Skip to content

collapse version 2.0.4

Compare
Choose a tag to compare
@SebKrantz SebKrantz released this 31 Oct 13:01
· 409 commits to master since this release
  • In fnth()/fquantile(), there has been a slight change to the weighted quantile algorithm. As outlined in the documentation, this algorithm gives weighted versions for all continuous quantile methods (type 7-9) in R by replacing sample quantities with their weighted counterparts. E.g., for the default quantile type 7, the continuous (lower) target element is (n - 1) * p. In the weighted algorithm, this became (sum(w) - mean(w)) * p and was compared to the cumulative sum of ordered (by x) weights, to preserve equivalence of the algorithms in cases where the weights are all equal. However, upon a second thought, the use of mean(w) does not really reflect a standard interpretation of the weights as frequencies. I have reasoned that using min(w) instead of mean(w) better reflects such an interpretation, as the minimum (non-zero) weight reflects the size of the smallest sampled unit. So the weighted quantile type 7 target is now (sum(w) - min(w)) * p, and also the other methods have been adjusted accordingly (note that zero weight observations are ignored in the algorithm).
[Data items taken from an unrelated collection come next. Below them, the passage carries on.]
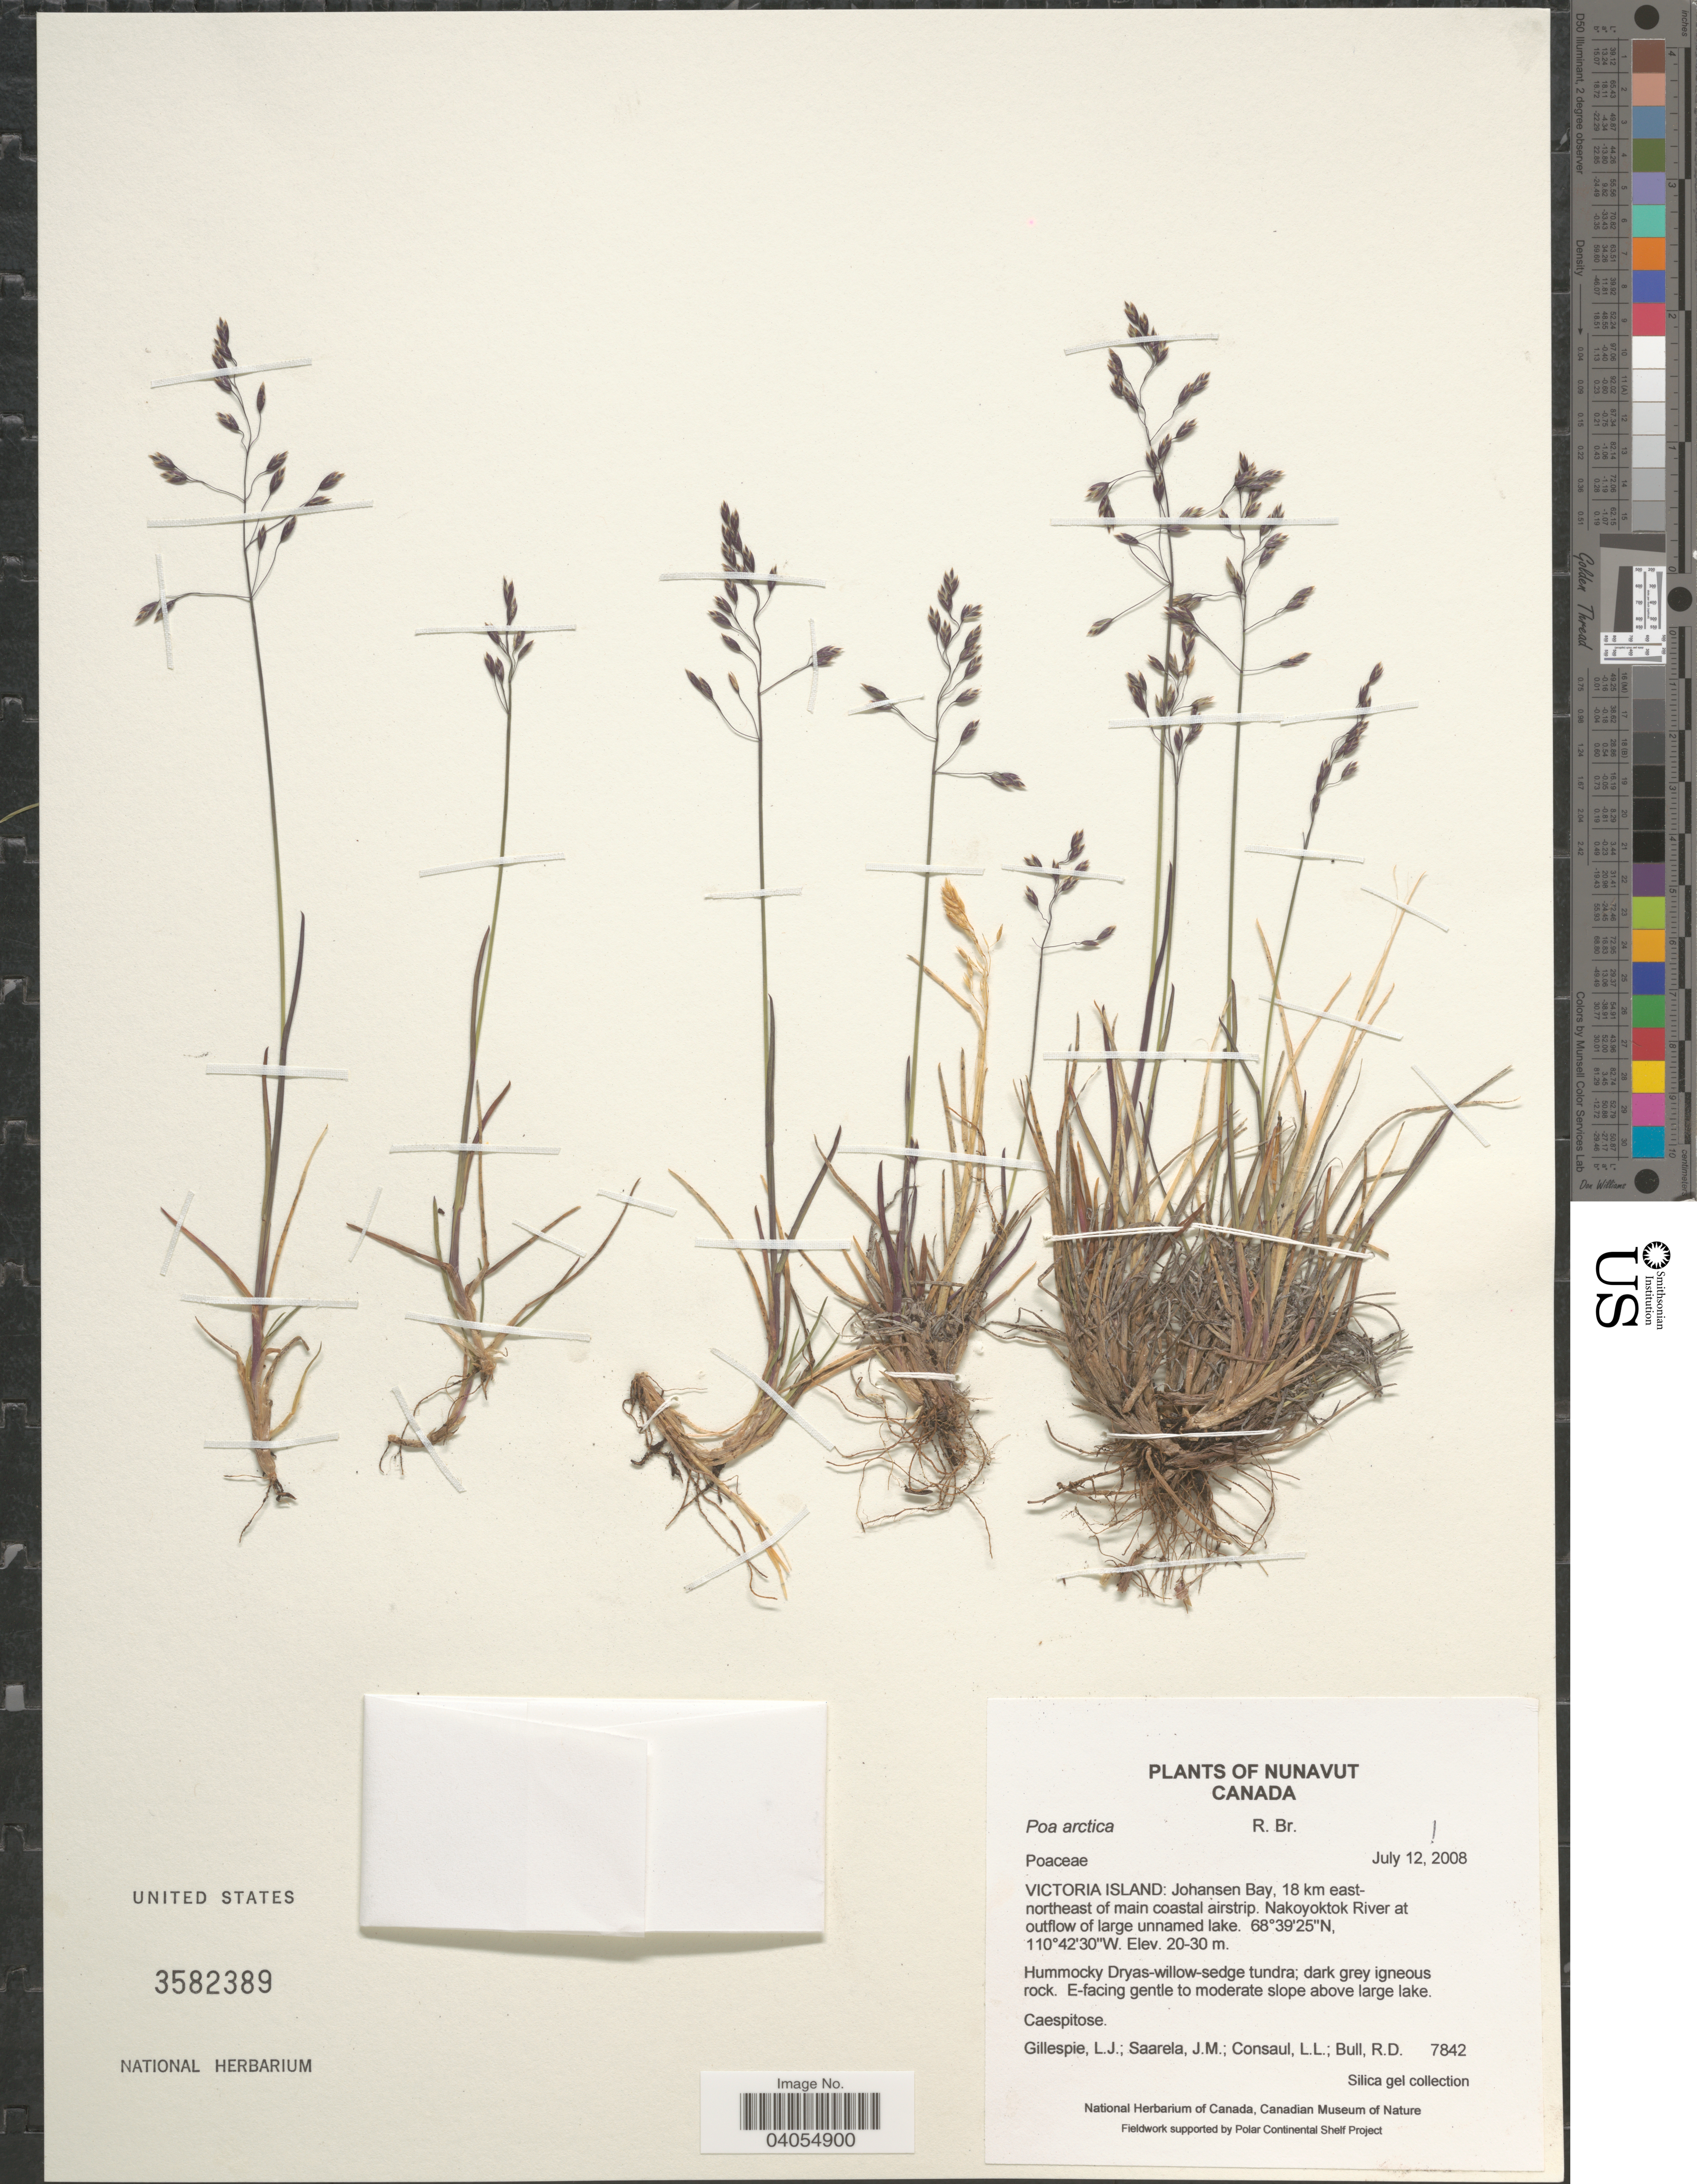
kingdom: Plantae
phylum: Tracheophyta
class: Liliopsida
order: Poales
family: Poaceae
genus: Poa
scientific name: Poa arctica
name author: R. Br.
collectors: L. Gillespie, J. Saarela, L. Consaul & R. Bull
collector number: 7842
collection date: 2008-07-12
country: Canada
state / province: Nunavut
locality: Victoria Island: Johansen Bay, 18 km east-northeast of main coastal airstrip. Nakoyoktok River at outflow of large unnamed lake. E-facing gentle to moderate slope above large lake.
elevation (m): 20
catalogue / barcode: US 3582389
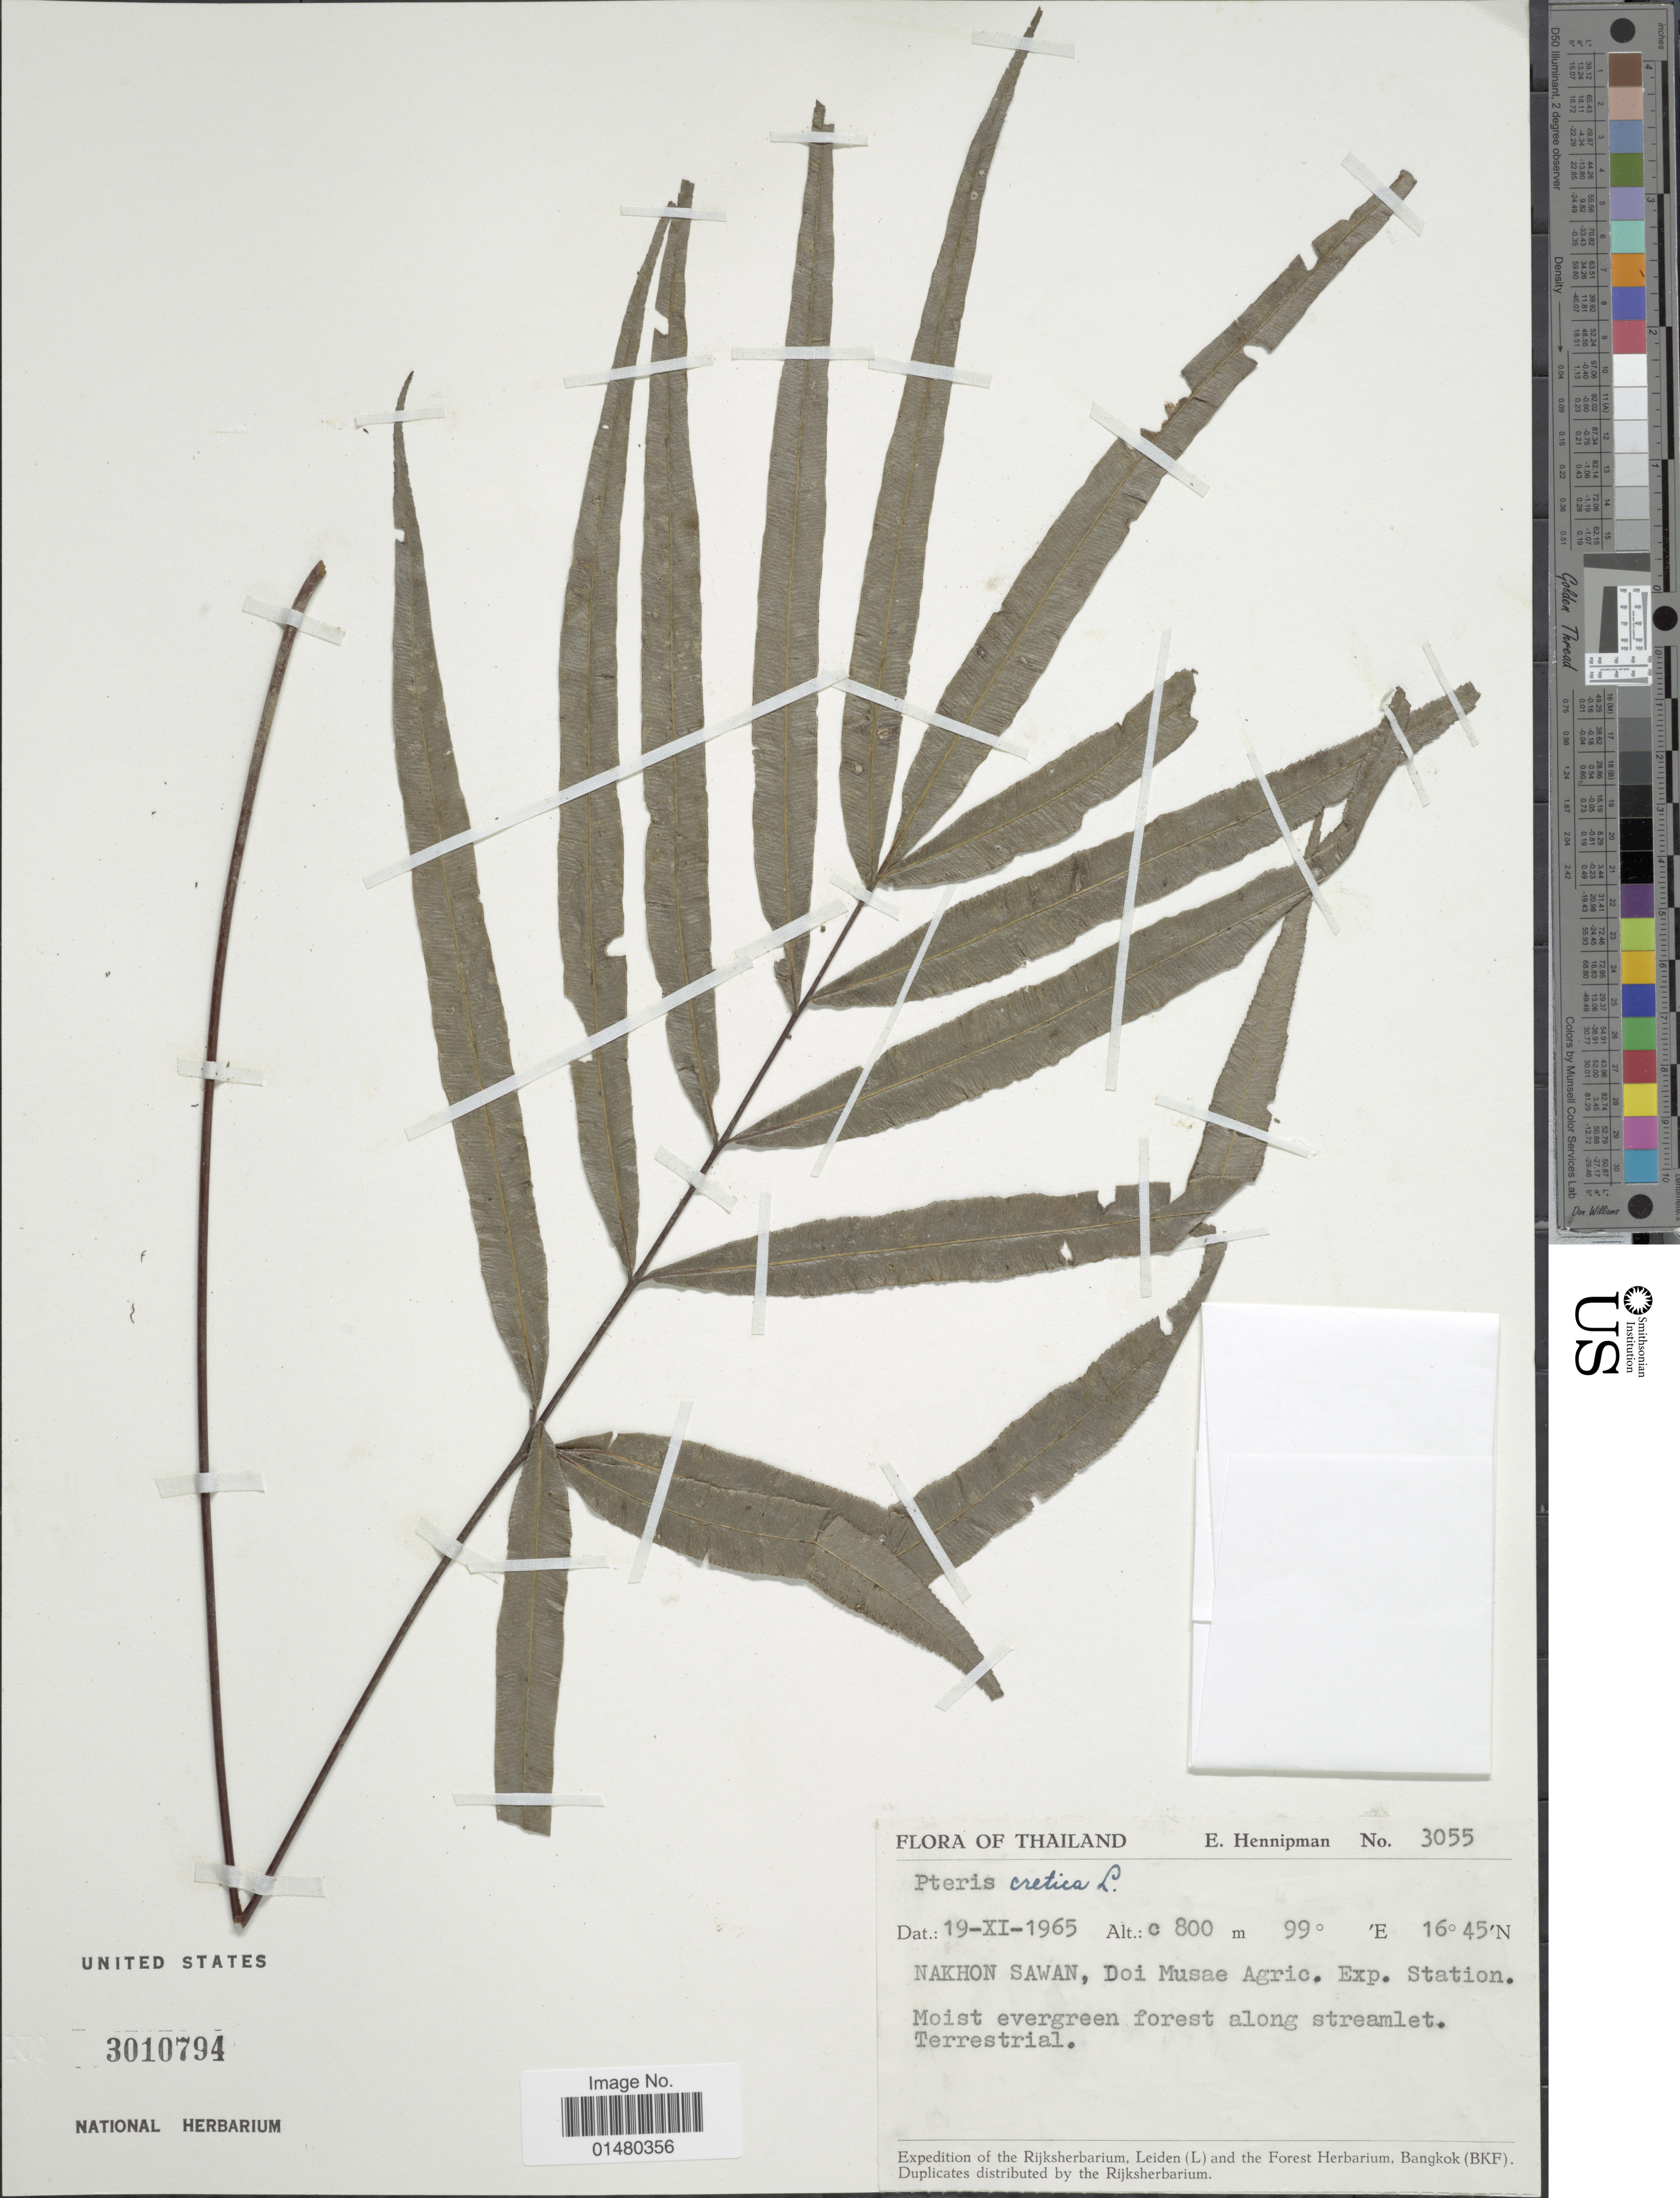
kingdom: Plantae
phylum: Tracheophyta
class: Polypodiopsida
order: Polypodiales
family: Pteridaceae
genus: Pteris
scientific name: Pteris cretica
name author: L.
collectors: E. Hennipman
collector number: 3055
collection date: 1965-11-19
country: Thailand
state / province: Nakhon Sawan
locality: Doi Musae Agric. Exp. Station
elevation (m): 800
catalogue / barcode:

  • This is more a Note than a change to the package: there is an issue with vctrs that users can encounter using collapse together with the tidyverse (especially ggplot2), which is that collapse internally optimizes computations on factors by giving them an additional "na.included" class if they are known to not contain any missing values. For example pivot(mtcars) gives a "variable" factor which has class c("factor", "na.included"), such that grouping on "variable" in subsequent operations is faster. Unfortunately, pivot(mtcars) |> ggplot(aes(y = value)) + geom_histogram() + facet_wrap( ~ variable) currently gives an error produced by vctrs, because vctrs does not implement a standard S3 method dispatch and thus does not ignore the "na.included" class. It turns out that the only way for me to deal with this is would be to swap the order of classes i.e. c("na.included", "factor"), import vctrs, and implement vec_ptype2 and vec_cast methods for "na.included" objects. This will never happen, as collapse is and will remain independent of the tidyverse. There are two ways you can deal with this: The first way is to remove the "na.included" class for ggplot2 e.g. facet_wrap( ~ set_class(variable, "factor")) or
    facet_wrap( ~ factor(variable)) will both work. The second option is to define a function vec_ptype2.factor.factor <- function(x, y, ...) x in your global environment, which avoids vctrs performing extra checks on factor objects.